▸ **Excerpted records**:
————————

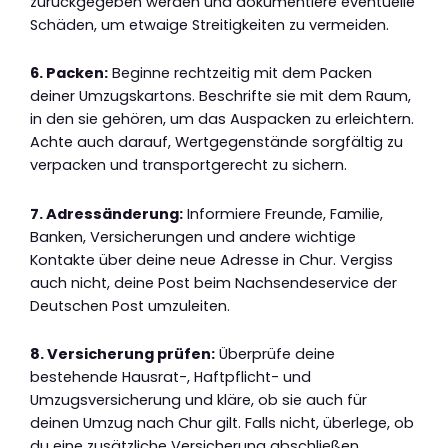
zurückgegeben werden und dokumentiere eventuelle
Schäden, um etwaige Streitigkeiten zu vermeiden.
6. Packen:
Beginne rechtzeitig mit dem Packen
deiner Umzugskartons. Beschrifte sie mit dem Raum,
in den sie gehören, um das Auspacken zu erleichtern.
Achte auch darauf, Wertgegenstände sorgfältig zu
verpacken und transportgerecht zu sichern.
7. Adressänderung:
Informiere Freunde, Familie,
Banken, Versicherungen und andere wichtige
Kontakte über deine neue Adresse in Chur. Vergiss
auch nicht, deine Post beim Nachsendeservice der
Deutschen Post umzuleiten.
8. Versicherung prüfen:
Überprüfe deine
bestehende Hausrat-, Haftpflicht- und
Umzugsversicherung und kläre, ob sie auch für
deinen Umzug nach Chur gilt. Falls nicht, überlege, ob
du eine zusätzliche Versicherung abschließen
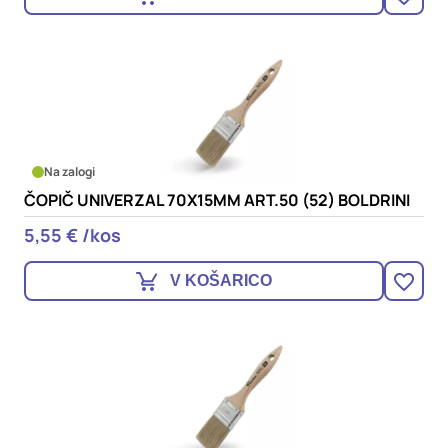
Na zalogi
ČOPIČ UNIVERZAL 70X15MM ART.50 (52) BOLDRINI
5,55 € /kos
V KOŠARICO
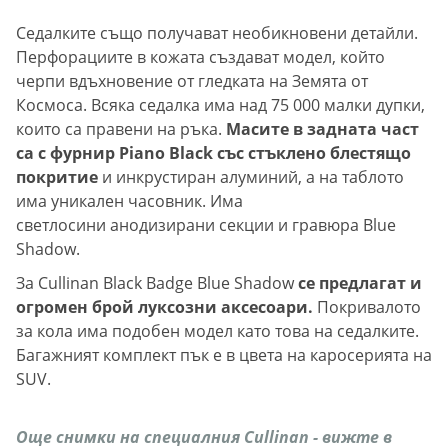
Седалките също получават необикновени детайли.
Перфорациите в кожата създават модел, който
черпи вдъхновение от гледката на Земята от
Космоса. Всяка седалка има над 75 000 малки дупки,
които са правени на ръка.
Масите в задната част
са с фурнир Piano Black със стъклено блестящо
покритие
и инкрустиран алуминий, а на таблото
има уникален часовник. Има
светлосини анодизирани секции и гравюра Blue
Shadow.
За Cullinan Black Badge Blue Shadow
се предлагат и
огромен брой луксозни аксесоари.
Покривалото
за кола има подобен модел като това на седалките.
Багажният комплект пък е в цвета на каросерията на
SUV.
Още снимки на специалния Cullinan - вижте в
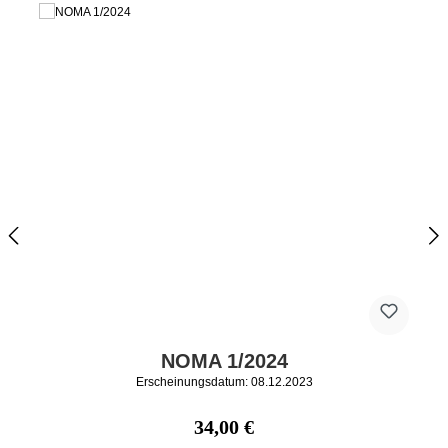
NOMA 1/2024
Erscheinungsdatum: 08.12.2023
Regulärer Preis:
34,00 €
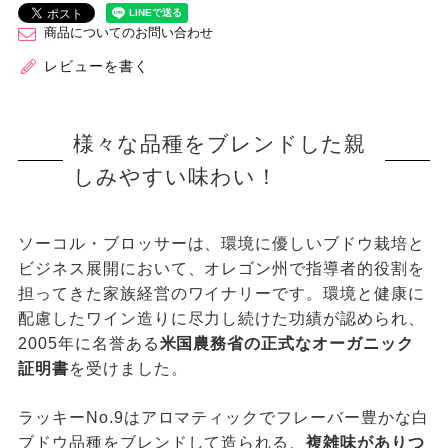
商品についてのお問い合わせ
レビューを書く
様々な品種をブレンドした親
しみやすい味わい！
ソーコル・ブロッサーは、環境に優しいブドウ栽培と
ビジネス展開において、オレゴン州で指導者的役割を
担ってきた家族経営のワイナリーです。環境と健康に
配慮したワイン造りに尽力し続けた功績が認められ、
2005年に名誉ある
米国農務省の正式なオーガニック
証明書
を受けました。
ラッキーNo.9はアロマティックでフレーバー豊かな白
ブドウ品種をブレンドして造られる、
複雑味がありつ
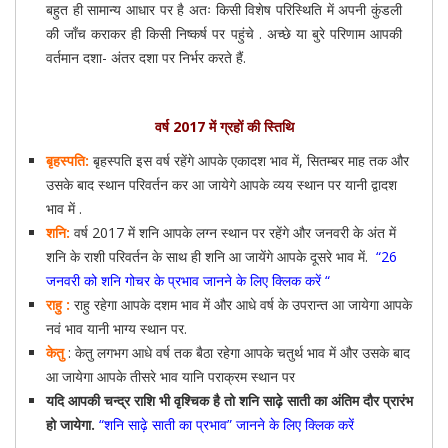
बहुत ही सामान्य आधार पर है अतः किसी विशेष परिस्थिति में अपनी कुंडली
की जाँच कराकर ही किसी निष्कर्ष पर पहुंचे . अच्छे या बुरे परिणाम आपकी
वर्तमान दशा- अंतर दशा पर निर्भर करते हैं.
वर्ष 2017 में ग्रहों की स्तिथि
बृहस्पति:
बृहस्पति इस वर्ष रहेंगे आपके एकादश भाव में, सितम्बर माह तक और
उसके बाद स्थान परिवर्तन कर आ जायेगे आपके व्यय स्थान पर यानी द्वादश
भाव में .
शनि:
वर्ष 2017 में शनि आपके लग्न स्थान पर रहेंगे और जनवरी के अंत में
शनि के राशी परिवर्तन के साथ ही शनि आ जायेंगे आपके दूसरे भाव में.
“
26
जनवरी को शनि गोचर के प्रभाव जानने के लिए क्लिक करें
“
राहु :
राहु रहेगा आपके दशम भाव में और आधे वर्ष के उपरान्त आ जायेगा आपके
नवं भाव यानी भाग्य स्थान पर.
केतु
: केतु लगभग आधे वर्ष तक बैठा रहेगा आपके चतुर्थ भाव में और उसके बाद
आ जायेगा आपके तीसरे भाव यानि पराक्रम स्थान पर
यदि आपकी चन्द्र राशि भी वृश्चिक है तो शनि साढ़े साती का अंतिम दौर प्रारंभ
हो जायेगा.
“शनि साढ़े साती का प्रभाव” जानने के लिए क्लिक करें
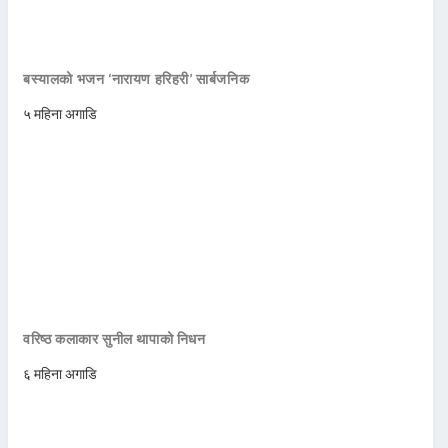
बस्यालको भजन ‘नारायण हरिहरी’ सार्बजनिक
५ महिना अगाडि
वरिष्ठ कलाकार सुनील थापाको निधन
६ महिना अगाडि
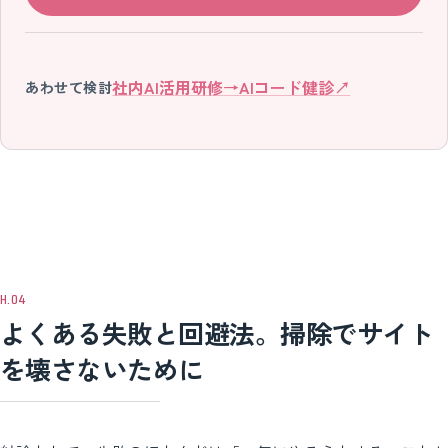
社内AI活用研修
→
AIコード健診
↗
あわせて検討
よくある失敗と回避法。掃除でサイト
を壊さないために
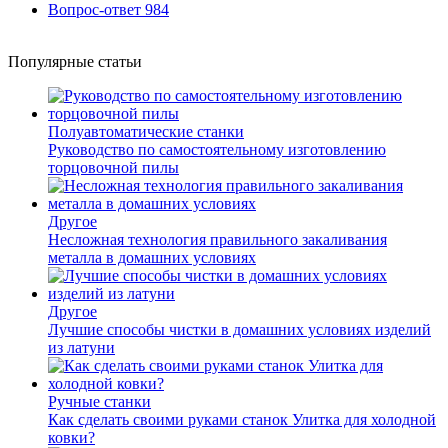
Вопрос-ответ
984
Популярные статьи
Полуавтоматические станки
Руководство по самостоятельному изготовлению
торцовочной пилы
Другое
Несложная технология правильного закаливания
металла в домашних условиях
Другое
Лучшие способы чистки в домашних условиях изделий
из латуни
Ручные станки
Как сделать своими руками станок Улитка для холодной
ковки?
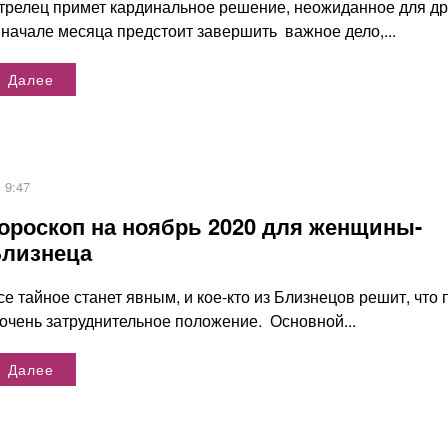
трелец примет кардинальное решение, неожиданное для др
 начале месяца предстоит завершить важное дело,...
Далее
9:47
ороскоп на ноябрь 2020 для женщины-
лизнеца
се тайное станет явным, и кое-кто из Близнецов решит, что 
 очень затруднительное положение. Основной...
Далее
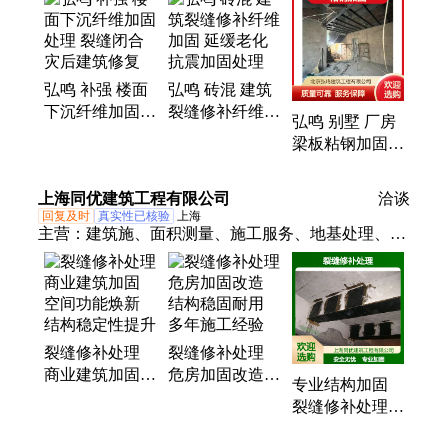
弘鸣 补强 楼面
弘鸣 砖混 建筑
下沉纤维加固处
裂缝修补纤维加
弘鸣 别墅 厂房
理 裂缝闭合 灾
固 延缓老化 抗
梁板粘钢加固补
后建筑修复
震加固处理
强工程 裂缝闭
合 抗震加固处
上海同优建筑工程有限公司
洽谈
理
回复及时
真实性已核验
上海
主营：
建筑施、面积测量、施工服务、地基处理、加
固服务、地基加固、混凝土加固、加固工程服务、加
固改造服务、抗震评估、全性检测、检测服务、检测
评估、房屋检测鉴定、房屋安全检测、房屋纠错平
移、基础设计施工、一站式焊接服务
裂缝修补处理
裂缝修补处理
商业建筑加固
危房加固改造
专业结构加固
空间功能焕新
结构稳固耐用
裂缝修补处理
结构稳定性提升
多年施工经验
定制改造方案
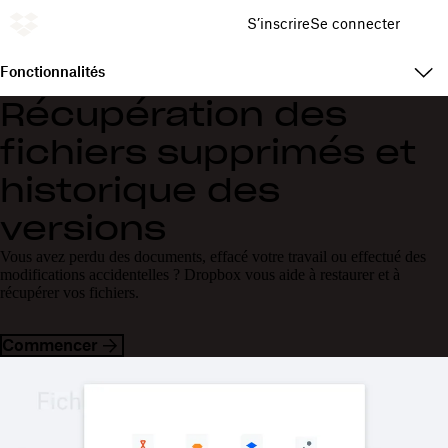
S’inscrire
Se connecter
Fonctionnalités
Récupération des
fichiers supprimés et
historique des
versions
Vous avez perdu des documents, effacé votre travail ou effectué des
modifications accidentelles ? Dropbox vous aide à restaurer et à
récupérer vos fichiers.
Commencer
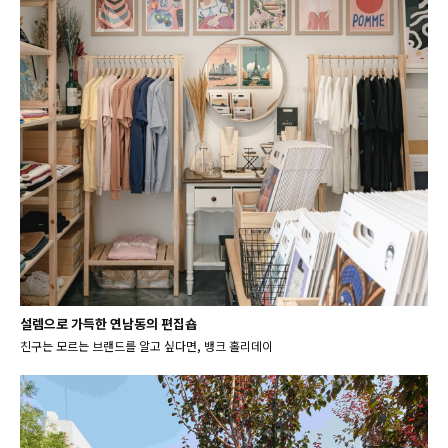
설렘으로 가득한 연남동의 편집숍
친구는 모르는 브랜드를 알고 싶다면, 뱅크 홀리데이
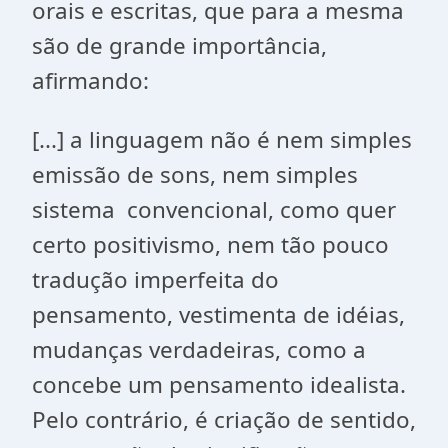
orais e escritas, que para a mesma
são de grande importância,
afirmando:
[...] a linguagem não é nem simples
emissão de sons, nem simples
sistema convencional, como quer
certo positivismo, nem tão pouco
tradução imperfeita do
pensamento, vestimenta de idéias,
mudanças verdadeiras, como a
concebe um pensamento idealista.
Pelo contrário, é criação de sentido,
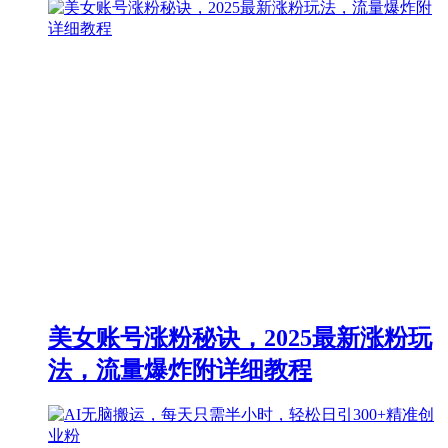
美女账号涨粉秘诀，2025最新涨粉玩
法，流量爆炸附详细教程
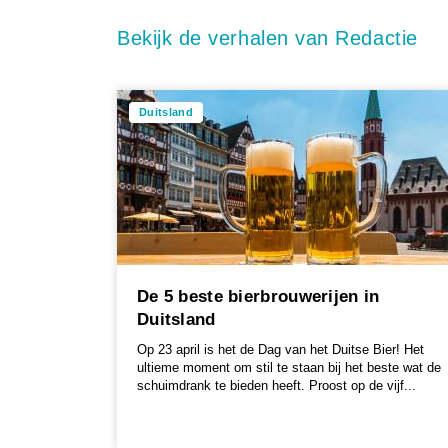
Bekijk de verhalen van Redactie
Duitsland
De 5 beste bierbrouwerijen in
Duitsland
Op 23 april is het de Dag van het Duitse Bier! Het
ultieme moment om stil te staan bij het beste wat de
schuimdrank te bieden heeft. Proost op de vijf...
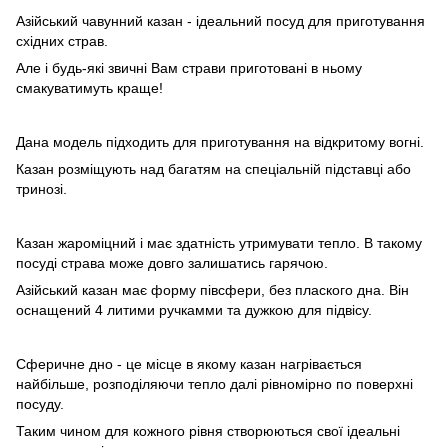
Азійський чавунний казан - ідеальний посуд для приготування
східних страв.
Але і будь-які звичні Вам страви приготовані в ньому
смакуватимуть краще!
Дана модель підходить для приготування на відкритому вогні.
Казан розміщують над багатям на спеціальній підставці або
тринозі.
Казан жароміцний і має здатність утримувати тепло. В такому
посуді страва може довго залишатись гарячою.
Азійський казан має форму півсфери, без плаского дна. Він
оснащений 4 литими ручкамми та дужкою для підвісу.
Сферичне дно - це місце в якому казан нагрівається
найбільше, розподіляючи тепло далі рівномірно по поверхні
посуду.
Таким чином для кожного рівня створюються свої ідеальні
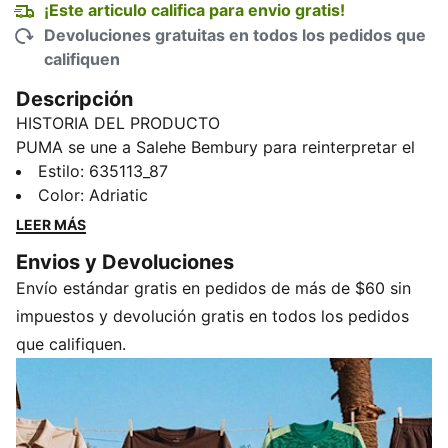
¡Este articulo califica para envio gratis!
Devoluciones gratuitas en todos los pedidos que
califiquen
Descripción
HISTORIA DEL PRODUCTO
PUMA se une a Salehe Bembury para reinterpretar el
estilo de los días de partido a través de su
Estilo
:
635113_87
perspectiva única: estampados elegantes, detalles
Color
:
Adriatic
cuidados y un punto de vista inconfundiblemente
LEER MÁS
fresco. El jersey PUMA x EGIPTO x SALEHE BEMBURY
Envios y Devoluciones
KING, que forma parte de nuestra colección KING de
Envío estándar gratis en pedidos de más de $60 sin
inspiración retro, está diseñado con detalles de la
ropa deportiva universitaria estadounidense.
impuestos y devolución gratis en todos los pedidos
CARACTERÍSTICAS Y VENTAJAS
que califiquen.
CONTROL DE LA HUMEDAD: Los tejidos técnicos
dryCELL absorben la humedad de la piel para
ayudarte a mantenerte seco y cómodo
Fabricado con material 100 % reciclado, excepto los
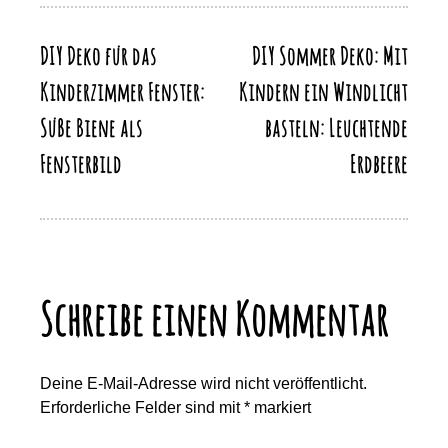
o
n
p
n
k
DIY Deko für das
DIY Sommer Deko: Mit
Beitragsnavigation
k
Kinderzimmer Fenster:
Kindern ein Windlicht
Süße Biene als
basteln: Leuchtende
Fensterbild
Erdbeere
Schreibe einen Kommentar
Deine E-Mail-Adresse wird nicht veröffentlicht.
Erforderliche Felder sind mit
*
markiert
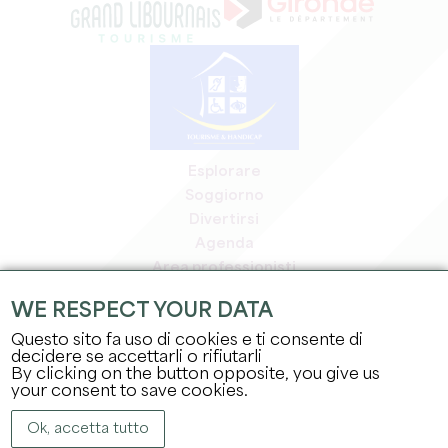
Esplorare
Soggiorno
Divertirsi
Agenda
Area professionisti
Area riservata ai soci
WE RESPECT YOUR DATA
Area stampa
Questo sito fa uso di cookies e ti consente di
Offerte di lavoro e stage
decidere se accettarli o rifiutarli
Informazioni legali
By clicking on the button opposite, you give us
Informativa sulla privacy
your consent to save cookies.
Ok, accetta tutto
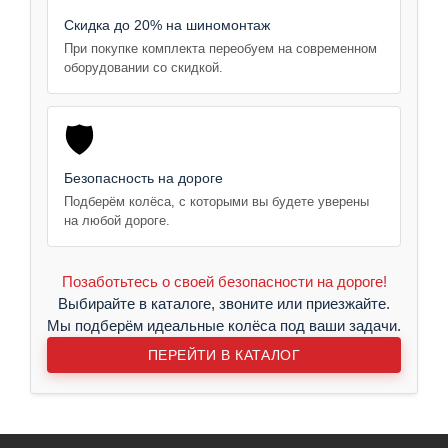
Скидка до 20% на шиномонтаж
При покупке комплекта переобуем на современном
оборудовании со скидкой.
🛡️
Безопасность на дороге
Подберём колёса, с которыми вы будете уверены
на любой дороге.
Позаботьтесь о своей безопасности на дороге!
Выбирайте в каталоге, звоните или приезжайте.
Мы подберём идеальные колёса под ваши задачи.
ПЕРЕЙТИ В КАТАЛОГ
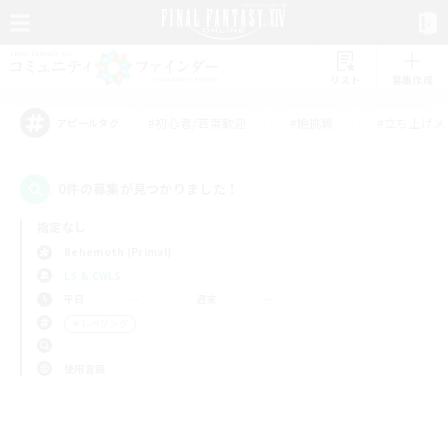
リスト
募集作成
#初心者/若葉歓迎
#絶挑戦
#立ち上げメ
アピールタグ
0件の募集が見つかりました！
指定なし
Behemoth (Primal)
LS & CWLS
平日
週末
＃レベリング
使用言語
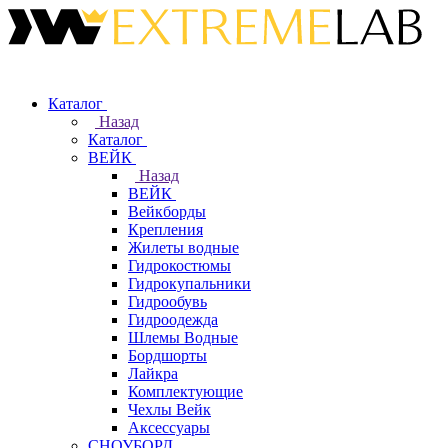
Каталог
Назад
Каталог
ВЕЙК
Назад
ВЕЙК
Вейкборды
Крепления
Жилеты водные
Гидрокостюмы
Гидрокупальники
Гидрообувь
Гидроодежда
Шлемы Водные
Бордшорты
Лайкра
Комплектующие
Чехлы Вейк
Аксессуары
СНОУБОРД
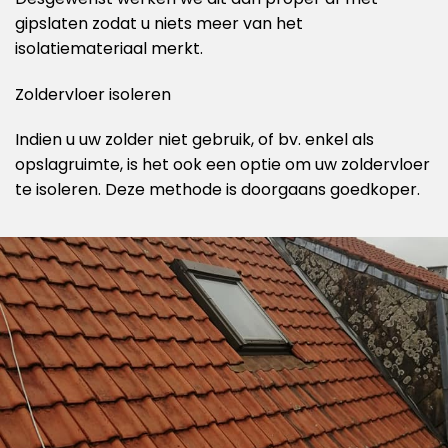
gipslaten zodat u niets meer van het
isolatiemateriaal merkt.
Zoldervloer isoleren
Indien u uw zolder niet gebruik, of bv. enkel als
opslagruimte, is het ook een optie om uw zoldervloer
te isoleren. Deze methode is doorgaans goedkoper.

————————

▸ **Work to complete**: Find the lines in the entries above where "जनवर" occurs, and copy each of them.

▸ **Result of the task**:
वर्ष 2017 में शनि आपके लग्न स्थान पर रहेंगे और जनवरी के अंत में
जनवरी को शनि गोचर के प्रभाव जानने के लिए क्लिक करें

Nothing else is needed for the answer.